# EXERCISE DESCRIPTION
The expected output is the full set of entries, retyped verbatim, pictures excluded.

# SOURCE DATA
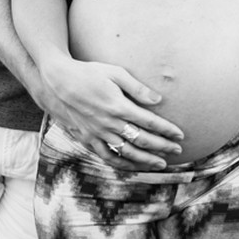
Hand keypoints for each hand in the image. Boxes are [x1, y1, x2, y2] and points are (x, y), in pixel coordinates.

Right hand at [36, 56, 183, 170]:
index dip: (166, 130)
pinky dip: (122, 164)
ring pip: (126, 153)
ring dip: (145, 160)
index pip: (149, 122)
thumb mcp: (114, 72)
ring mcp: (97, 133)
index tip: (180, 135)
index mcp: (118, 105)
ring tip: (160, 163)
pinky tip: (133, 167)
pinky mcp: (87, 139)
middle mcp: (109, 123)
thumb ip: (137, 87)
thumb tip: (158, 100)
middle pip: (141, 140)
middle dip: (162, 147)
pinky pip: (107, 156)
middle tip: (177, 150)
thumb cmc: (88, 73)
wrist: (58, 81)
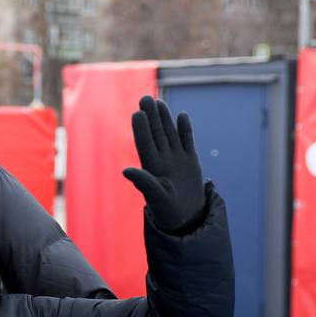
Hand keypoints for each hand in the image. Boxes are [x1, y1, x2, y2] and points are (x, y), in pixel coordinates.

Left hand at [121, 96, 205, 233]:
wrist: (186, 218)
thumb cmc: (166, 209)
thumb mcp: (155, 196)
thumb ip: (143, 182)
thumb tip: (125, 171)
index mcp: (151, 166)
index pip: (145, 143)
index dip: (141, 129)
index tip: (137, 113)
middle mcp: (162, 159)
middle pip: (156, 134)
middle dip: (151, 117)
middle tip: (145, 98)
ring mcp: (177, 158)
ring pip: (170, 134)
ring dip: (165, 119)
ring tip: (159, 102)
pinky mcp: (190, 161)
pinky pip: (187, 142)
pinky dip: (186, 130)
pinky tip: (182, 116)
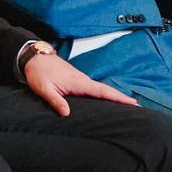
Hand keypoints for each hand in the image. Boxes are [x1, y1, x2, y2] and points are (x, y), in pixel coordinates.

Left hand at [22, 51, 136, 114]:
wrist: (34, 57)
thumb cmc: (39, 73)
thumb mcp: (44, 89)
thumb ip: (56, 101)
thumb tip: (67, 114)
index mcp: (78, 83)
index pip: (102, 91)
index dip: (118, 97)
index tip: (132, 102)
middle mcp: (83, 80)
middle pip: (106, 90)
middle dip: (121, 98)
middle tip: (138, 107)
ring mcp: (81, 79)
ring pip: (101, 89)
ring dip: (114, 96)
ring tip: (127, 106)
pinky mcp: (77, 80)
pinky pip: (94, 88)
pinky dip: (104, 93)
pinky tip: (107, 99)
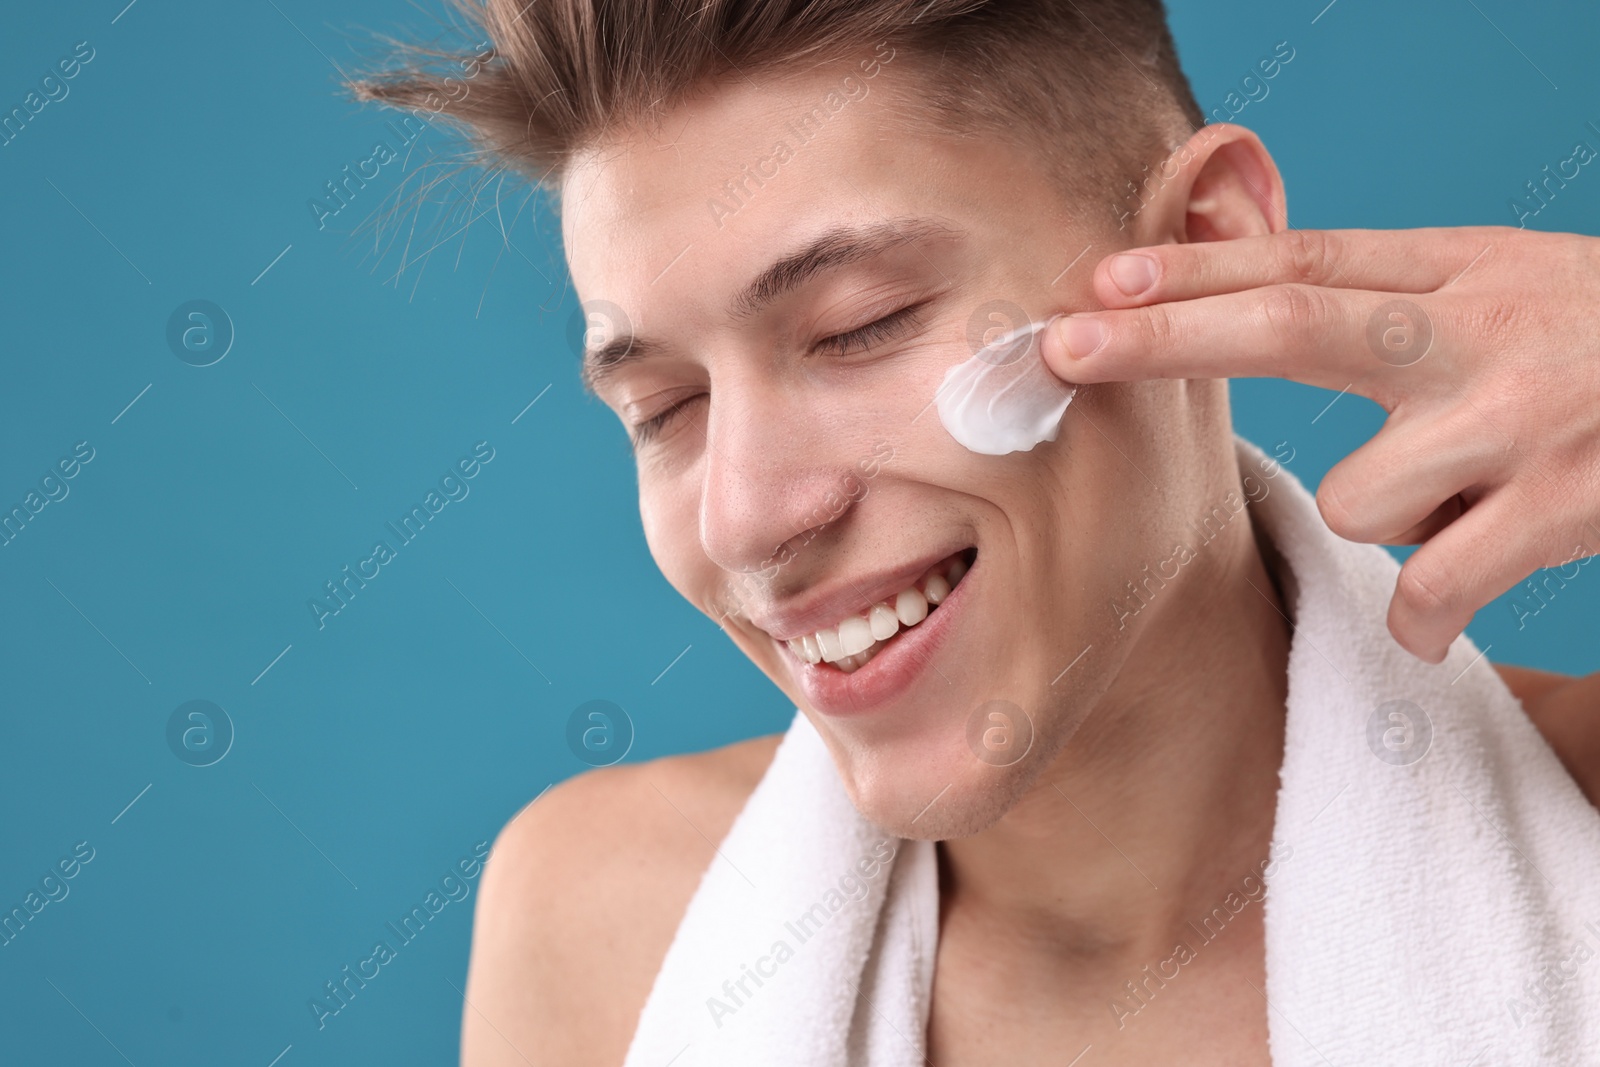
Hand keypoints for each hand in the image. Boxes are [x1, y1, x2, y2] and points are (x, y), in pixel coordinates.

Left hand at [1040, 226, 1599, 663]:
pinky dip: (1424, 619)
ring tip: (1458, 502)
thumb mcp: (1505, 287)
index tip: (1097, 280)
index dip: (1195, 267)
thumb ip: (1392, 297)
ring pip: (1364, 492)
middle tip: (1065, 346)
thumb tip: (1243, 308)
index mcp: (1464, 271)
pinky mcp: (1564, 507)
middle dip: (1170, 334)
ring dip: (1386, 516)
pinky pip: (1434, 586)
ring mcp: (1523, 419)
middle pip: (1297, 322)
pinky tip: (1441, 621)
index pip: (1306, 257)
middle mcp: (1483, 332)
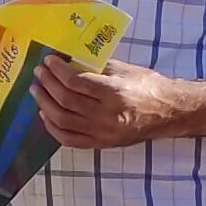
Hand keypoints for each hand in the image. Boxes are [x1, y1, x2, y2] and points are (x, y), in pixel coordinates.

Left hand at [32, 57, 187, 149]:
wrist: (167, 112)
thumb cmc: (147, 86)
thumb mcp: (125, 70)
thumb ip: (96, 67)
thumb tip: (68, 61)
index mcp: (114, 93)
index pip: (75, 82)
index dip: (57, 71)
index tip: (48, 61)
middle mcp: (107, 115)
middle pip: (65, 100)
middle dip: (47, 85)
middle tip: (39, 73)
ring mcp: (103, 133)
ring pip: (62, 120)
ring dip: (45, 104)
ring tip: (38, 91)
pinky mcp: (101, 144)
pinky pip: (69, 139)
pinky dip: (53, 127)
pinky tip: (46, 115)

# RESPONSE AREA
Hand keypoints for each hand in the image. Boxes are [x1, y1, x2, y2] and points are (x, y), in pixel coordinates.

Right hand at [36, 56, 183, 170]:
index dip: (166, 130)
pinky dip: (122, 164)
ring pip: (126, 153)
ring dip: (145, 160)
index pip: (149, 122)
thumb mcp: (114, 72)
ring mcp: (97, 133)
index tip: (180, 135)
index mcp: (118, 105)
ring tip: (160, 163)
pinky tip: (133, 167)
pinky mcp: (87, 139)
middle mcp: (109, 123)
thumb ip: (137, 87)
thumb tip: (158, 100)
middle pip: (141, 140)
middle dip: (162, 147)
pinky pip: (107, 156)
middle tip: (177, 150)
thumb cmc: (88, 73)
wrist: (58, 81)
Hand keypoints for each hand in the image. Boxes are [x1, y1, x2, y2] and points are (x, y), in pixel coordinates.

Left hand at [121, 96, 205, 233]:
wrist: (186, 218)
thumb cmc: (166, 209)
thumb mcp: (155, 196)
thumb ip: (143, 182)
thumb tip: (125, 171)
index mcp: (151, 166)
index pip: (145, 143)
index dip: (141, 129)
index tip: (137, 113)
middle mcp: (162, 159)
middle pip: (156, 134)
middle dip: (151, 117)
middle tip: (145, 98)
ring mcp: (177, 158)
ring pip: (170, 134)
ring dip: (165, 119)
ring tip: (159, 102)
pinky mcp: (190, 161)
pinky pip: (187, 142)
pinky dip: (186, 130)
pinky tip: (182, 116)
Hand keypoints for each hand in the image. Boxes are [x1, y1, x2, y2] and points are (x, y), in pixel coordinates.

Left hand at [22, 51, 136, 114]:
wrist: (34, 57)
thumb cmc: (39, 73)
thumb mcp: (44, 89)
thumb ip: (56, 101)
thumb tip: (67, 114)
index mcp: (78, 83)
index pip: (102, 91)
index dip: (118, 97)
index tip: (132, 102)
middle mcp: (83, 80)
middle pip: (106, 90)
middle dip: (121, 98)
middle tip: (138, 107)
ring mcp: (81, 79)
ring pip: (101, 89)
ring dip: (114, 96)
ring tip: (127, 106)
pinky mcp: (77, 80)
pinky pip: (94, 88)
pinky dip: (104, 93)
pinky tip: (107, 99)
Hand keypoints for each hand in the image. Boxes are [x1, y1, x2, y2] and points are (x, y), in pixel coordinates.

Left hand at [1040, 226, 1599, 663]:
pinky dip: (1424, 619)
ring tip: (1458, 502)
thumb mcp: (1505, 287)
index tip: (1097, 280)
index dip: (1195, 267)
thumb ip: (1392, 297)
ring pip: (1364, 492)
middle tip: (1065, 346)
thumb tip: (1243, 308)
index mcp: (1464, 271)
pinky mcp: (1564, 507)
middle dip: (1170, 334)
ring dip: (1386, 516)
pinky pip: (1434, 586)
ring mcp: (1523, 419)
middle pip: (1297, 322)
pinky tip: (1441, 621)
index pip: (1306, 257)
middle mcp: (1483, 332)
Hand keypoints for each hand in the image. Boxes are [x1, y1, x2, y2] and points are (x, y), in pixel coordinates.

Left hand at [32, 57, 187, 149]:
wrist: (167, 112)
thumb cmc: (147, 86)
thumb mcp: (125, 70)
thumb ip: (96, 67)
thumb tip: (68, 61)
index mcp: (114, 93)
index pip: (75, 82)
index dip: (57, 71)
index tip: (48, 61)
middle mcp: (107, 115)
middle pip: (65, 100)
middle dip: (47, 85)
middle tip: (39, 73)
ring mcp: (103, 133)
ring pip: (62, 120)
ring dip: (45, 104)
ring tip: (38, 91)
pinky mcp: (101, 144)
pinky pip: (69, 139)
pinky dip: (53, 127)
pinky tip: (46, 115)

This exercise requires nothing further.